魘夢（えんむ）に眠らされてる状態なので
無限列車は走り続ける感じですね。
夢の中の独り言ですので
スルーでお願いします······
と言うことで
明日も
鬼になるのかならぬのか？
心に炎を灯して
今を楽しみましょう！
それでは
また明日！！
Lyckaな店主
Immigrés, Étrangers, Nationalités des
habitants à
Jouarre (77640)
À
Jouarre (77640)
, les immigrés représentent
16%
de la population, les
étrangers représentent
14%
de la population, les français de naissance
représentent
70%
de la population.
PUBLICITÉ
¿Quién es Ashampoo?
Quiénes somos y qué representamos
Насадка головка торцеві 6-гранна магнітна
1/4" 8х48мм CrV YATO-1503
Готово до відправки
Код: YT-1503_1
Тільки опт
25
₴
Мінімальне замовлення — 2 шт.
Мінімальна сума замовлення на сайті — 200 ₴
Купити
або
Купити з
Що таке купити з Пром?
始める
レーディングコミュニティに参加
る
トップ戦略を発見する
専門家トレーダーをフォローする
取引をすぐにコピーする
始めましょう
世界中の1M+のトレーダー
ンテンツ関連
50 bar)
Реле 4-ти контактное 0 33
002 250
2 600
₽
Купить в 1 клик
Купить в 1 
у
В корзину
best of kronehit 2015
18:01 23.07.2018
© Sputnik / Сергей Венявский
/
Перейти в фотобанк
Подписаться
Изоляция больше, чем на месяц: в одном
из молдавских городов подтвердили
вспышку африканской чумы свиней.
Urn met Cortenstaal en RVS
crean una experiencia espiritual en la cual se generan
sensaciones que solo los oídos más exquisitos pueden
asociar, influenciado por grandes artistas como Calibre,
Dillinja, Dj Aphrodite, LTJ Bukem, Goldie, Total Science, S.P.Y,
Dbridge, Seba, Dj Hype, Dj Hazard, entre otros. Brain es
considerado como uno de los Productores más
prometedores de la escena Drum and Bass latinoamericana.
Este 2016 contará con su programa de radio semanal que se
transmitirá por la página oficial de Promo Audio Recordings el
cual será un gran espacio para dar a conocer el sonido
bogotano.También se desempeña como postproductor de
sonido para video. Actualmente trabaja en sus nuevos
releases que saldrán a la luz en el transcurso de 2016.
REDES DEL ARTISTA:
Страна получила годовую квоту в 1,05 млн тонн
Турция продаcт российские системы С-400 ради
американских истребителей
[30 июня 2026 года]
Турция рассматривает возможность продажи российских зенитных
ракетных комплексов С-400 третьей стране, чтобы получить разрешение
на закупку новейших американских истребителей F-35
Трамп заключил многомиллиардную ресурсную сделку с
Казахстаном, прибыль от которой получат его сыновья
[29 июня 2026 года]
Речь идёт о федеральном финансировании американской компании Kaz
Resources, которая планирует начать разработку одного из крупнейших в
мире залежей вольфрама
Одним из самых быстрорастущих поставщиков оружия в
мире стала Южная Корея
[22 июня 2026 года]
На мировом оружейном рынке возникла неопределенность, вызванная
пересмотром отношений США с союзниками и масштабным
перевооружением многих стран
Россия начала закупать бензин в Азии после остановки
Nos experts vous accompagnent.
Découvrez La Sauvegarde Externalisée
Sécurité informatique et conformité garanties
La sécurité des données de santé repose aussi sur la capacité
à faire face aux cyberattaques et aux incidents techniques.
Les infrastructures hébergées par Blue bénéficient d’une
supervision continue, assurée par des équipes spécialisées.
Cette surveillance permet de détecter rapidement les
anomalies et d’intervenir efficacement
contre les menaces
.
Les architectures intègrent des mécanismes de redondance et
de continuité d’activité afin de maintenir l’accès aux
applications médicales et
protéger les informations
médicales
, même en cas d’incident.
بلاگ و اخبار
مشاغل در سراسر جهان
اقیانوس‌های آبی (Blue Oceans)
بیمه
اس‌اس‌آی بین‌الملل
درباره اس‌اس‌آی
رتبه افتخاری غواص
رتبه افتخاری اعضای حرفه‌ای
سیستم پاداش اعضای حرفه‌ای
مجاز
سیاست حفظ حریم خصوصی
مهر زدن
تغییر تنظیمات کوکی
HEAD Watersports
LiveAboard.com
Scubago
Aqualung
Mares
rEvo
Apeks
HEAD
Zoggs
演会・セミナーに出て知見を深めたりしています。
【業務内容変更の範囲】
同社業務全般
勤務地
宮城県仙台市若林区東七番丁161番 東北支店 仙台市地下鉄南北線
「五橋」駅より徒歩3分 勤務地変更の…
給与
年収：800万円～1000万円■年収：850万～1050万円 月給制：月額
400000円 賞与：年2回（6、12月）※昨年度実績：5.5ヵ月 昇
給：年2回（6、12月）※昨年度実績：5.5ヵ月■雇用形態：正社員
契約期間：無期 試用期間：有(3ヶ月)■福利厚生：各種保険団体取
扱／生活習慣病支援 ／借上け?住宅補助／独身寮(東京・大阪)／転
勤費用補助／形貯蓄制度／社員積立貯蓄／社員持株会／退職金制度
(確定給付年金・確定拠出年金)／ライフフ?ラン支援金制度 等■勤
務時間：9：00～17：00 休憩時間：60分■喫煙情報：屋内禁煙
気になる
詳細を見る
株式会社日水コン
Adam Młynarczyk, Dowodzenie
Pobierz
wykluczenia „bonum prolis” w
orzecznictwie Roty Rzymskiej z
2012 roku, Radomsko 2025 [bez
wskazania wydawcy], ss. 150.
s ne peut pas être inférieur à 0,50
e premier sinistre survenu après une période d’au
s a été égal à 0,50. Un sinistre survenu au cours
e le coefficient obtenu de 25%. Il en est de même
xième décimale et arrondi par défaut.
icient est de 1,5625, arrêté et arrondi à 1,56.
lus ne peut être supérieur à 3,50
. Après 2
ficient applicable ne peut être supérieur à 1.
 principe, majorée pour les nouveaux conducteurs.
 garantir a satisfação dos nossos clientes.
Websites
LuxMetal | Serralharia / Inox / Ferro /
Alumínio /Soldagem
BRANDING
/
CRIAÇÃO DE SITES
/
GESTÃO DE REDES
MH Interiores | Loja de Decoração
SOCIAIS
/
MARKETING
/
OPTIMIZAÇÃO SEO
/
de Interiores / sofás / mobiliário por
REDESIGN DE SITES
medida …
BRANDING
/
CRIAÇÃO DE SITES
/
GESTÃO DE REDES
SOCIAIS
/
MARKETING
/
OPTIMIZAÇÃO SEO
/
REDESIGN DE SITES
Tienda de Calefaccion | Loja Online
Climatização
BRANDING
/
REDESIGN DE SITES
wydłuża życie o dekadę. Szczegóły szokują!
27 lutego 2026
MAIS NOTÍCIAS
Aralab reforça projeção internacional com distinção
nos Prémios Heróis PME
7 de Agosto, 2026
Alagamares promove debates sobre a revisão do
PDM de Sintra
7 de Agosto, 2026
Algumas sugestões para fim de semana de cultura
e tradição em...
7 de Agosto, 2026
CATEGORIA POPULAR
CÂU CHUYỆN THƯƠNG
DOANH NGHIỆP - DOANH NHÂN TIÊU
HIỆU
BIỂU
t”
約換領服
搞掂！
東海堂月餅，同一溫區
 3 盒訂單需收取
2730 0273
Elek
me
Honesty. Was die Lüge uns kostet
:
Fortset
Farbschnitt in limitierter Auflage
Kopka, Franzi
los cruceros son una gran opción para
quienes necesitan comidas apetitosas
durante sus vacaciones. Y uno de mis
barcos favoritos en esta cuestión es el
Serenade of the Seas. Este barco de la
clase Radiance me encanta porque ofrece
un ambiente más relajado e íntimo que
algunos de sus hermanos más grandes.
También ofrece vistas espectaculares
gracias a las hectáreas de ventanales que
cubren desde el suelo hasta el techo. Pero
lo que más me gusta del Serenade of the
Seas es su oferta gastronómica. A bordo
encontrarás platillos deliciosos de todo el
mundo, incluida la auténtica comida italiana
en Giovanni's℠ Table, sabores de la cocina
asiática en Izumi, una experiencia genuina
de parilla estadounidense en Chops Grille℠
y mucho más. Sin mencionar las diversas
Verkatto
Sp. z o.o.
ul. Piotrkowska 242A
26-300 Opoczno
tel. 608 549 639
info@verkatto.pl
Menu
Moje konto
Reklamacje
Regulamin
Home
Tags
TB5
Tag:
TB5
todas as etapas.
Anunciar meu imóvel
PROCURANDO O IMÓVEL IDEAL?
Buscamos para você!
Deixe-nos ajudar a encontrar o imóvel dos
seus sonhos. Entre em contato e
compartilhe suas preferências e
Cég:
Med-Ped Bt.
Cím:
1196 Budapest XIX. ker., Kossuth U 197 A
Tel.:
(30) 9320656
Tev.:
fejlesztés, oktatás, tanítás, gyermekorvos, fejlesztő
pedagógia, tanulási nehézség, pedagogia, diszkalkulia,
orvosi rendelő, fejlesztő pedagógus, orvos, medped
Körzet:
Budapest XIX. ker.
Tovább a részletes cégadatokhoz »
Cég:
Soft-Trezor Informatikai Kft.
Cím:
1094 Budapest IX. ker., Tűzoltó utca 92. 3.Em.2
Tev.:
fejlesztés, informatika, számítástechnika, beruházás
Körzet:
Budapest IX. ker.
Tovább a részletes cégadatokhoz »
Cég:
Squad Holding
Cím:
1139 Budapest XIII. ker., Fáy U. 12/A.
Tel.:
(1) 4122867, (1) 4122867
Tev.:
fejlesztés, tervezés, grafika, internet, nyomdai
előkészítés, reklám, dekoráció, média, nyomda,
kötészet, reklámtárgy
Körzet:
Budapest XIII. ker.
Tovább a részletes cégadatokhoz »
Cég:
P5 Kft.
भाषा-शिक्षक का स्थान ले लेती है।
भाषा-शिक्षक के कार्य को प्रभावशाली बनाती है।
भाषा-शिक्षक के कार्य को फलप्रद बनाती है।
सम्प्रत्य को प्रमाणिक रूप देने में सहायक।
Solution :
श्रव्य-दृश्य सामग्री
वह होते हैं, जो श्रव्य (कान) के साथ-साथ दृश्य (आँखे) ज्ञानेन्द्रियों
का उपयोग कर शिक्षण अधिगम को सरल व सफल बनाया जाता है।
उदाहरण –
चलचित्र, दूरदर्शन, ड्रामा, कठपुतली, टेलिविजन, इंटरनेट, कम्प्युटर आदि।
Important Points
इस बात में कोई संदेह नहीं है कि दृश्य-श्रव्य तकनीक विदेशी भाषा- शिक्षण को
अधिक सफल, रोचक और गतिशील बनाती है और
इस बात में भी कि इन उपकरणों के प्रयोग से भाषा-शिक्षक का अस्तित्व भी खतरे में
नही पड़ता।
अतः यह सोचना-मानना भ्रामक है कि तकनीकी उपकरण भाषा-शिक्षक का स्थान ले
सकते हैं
• • • •
**WORK REQUIRED:** State how many lines of the records contain the string "population", matching case exactly. Reply with the number alone.

**RESPONSE TO THE TASK:** 3